In a meeting, I have no problems contributing my thoughts on the direction we should take. Send me off and ask me to come back with 15 ideas for a solution do. Done. No problem. But put me in a group I don’t know well and ask me to brainstorm with them and the only thing that gets me talking is my competitive side of wanting to have the idea that is chosen. Take that away and I’d be hesitant to join in.
Because I’m an introvert and working with groups of people drains me. It’s likely as many as half of your members are also introverts. While I don’t want to make them sound like a special group to be catered to, anyone who can make me feel more secure at a networking event becomes my very best friend and I won’t forget their efforts. The same is likely to be true of your members.
What’s an Introvert?
An introvert draws energy from themselves and being around groups of people is a draining experience. They need quiet time to recharge. It’s believed the population is comprised of extroverts (people who draw energy from others) and introverts in nearly equal proportions. Although, if you add in ambiverts things are slightly skewed.

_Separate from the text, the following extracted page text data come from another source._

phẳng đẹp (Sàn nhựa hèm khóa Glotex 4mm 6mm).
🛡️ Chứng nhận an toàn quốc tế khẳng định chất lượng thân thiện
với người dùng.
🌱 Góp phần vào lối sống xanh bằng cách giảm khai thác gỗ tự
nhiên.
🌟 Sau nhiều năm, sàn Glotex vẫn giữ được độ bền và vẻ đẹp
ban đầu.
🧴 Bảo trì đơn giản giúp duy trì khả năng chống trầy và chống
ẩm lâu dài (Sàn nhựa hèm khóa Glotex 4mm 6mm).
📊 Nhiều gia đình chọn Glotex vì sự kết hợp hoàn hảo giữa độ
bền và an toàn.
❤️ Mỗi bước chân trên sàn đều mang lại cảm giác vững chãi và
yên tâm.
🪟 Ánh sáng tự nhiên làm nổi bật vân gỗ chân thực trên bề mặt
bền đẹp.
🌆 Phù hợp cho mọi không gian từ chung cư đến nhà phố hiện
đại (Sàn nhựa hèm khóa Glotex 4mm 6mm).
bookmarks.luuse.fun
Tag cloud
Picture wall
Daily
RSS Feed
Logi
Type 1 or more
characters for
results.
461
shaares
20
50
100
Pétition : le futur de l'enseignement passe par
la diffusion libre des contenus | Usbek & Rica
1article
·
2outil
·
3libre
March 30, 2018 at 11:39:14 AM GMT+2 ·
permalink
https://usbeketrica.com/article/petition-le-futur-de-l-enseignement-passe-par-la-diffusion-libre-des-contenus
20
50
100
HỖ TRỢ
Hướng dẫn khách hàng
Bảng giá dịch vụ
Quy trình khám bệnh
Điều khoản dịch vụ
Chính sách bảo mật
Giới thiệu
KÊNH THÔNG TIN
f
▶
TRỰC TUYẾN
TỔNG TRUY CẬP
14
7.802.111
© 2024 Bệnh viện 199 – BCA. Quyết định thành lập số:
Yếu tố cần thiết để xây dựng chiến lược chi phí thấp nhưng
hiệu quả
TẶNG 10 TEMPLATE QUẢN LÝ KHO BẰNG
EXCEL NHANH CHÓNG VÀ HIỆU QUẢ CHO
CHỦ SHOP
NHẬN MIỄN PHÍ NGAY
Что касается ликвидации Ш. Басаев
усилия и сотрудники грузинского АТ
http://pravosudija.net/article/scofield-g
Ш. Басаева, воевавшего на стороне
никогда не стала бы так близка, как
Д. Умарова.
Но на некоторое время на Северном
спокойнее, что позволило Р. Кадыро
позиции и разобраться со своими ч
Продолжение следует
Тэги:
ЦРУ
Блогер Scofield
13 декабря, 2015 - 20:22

What Assistance Do Introverted Chamber Members Need?
First, introverts don’t need help. But they do need conditions to thrive just as much as extroverts need an audience.
Here are some things the chamber can do:
- Committees, groups, and boards: if you have introverted members don’t have brainstorming sessions in large groups unless they know each other well and are comfortable contributing ideas. If it’s a newly-formed group or one with several new members, have them go off in pairs or give them a homework assignment to come up with ideas and bring them back. At the next meeting have them share ideas. This means extroverts get their energizing brainstorming and introverts were able to think their ideas out on their own first.
- Host a lunch and learn about introverts and showcasing their strengths.
- Allow them to present if they’re inclined. Some people assume introverts hate to speak in public. This is not always the case. Often when they are passionate about their topic, they excel in front of a group.
- Help chamber members understand how much introverted employees dislike open office space. It’s draining for them.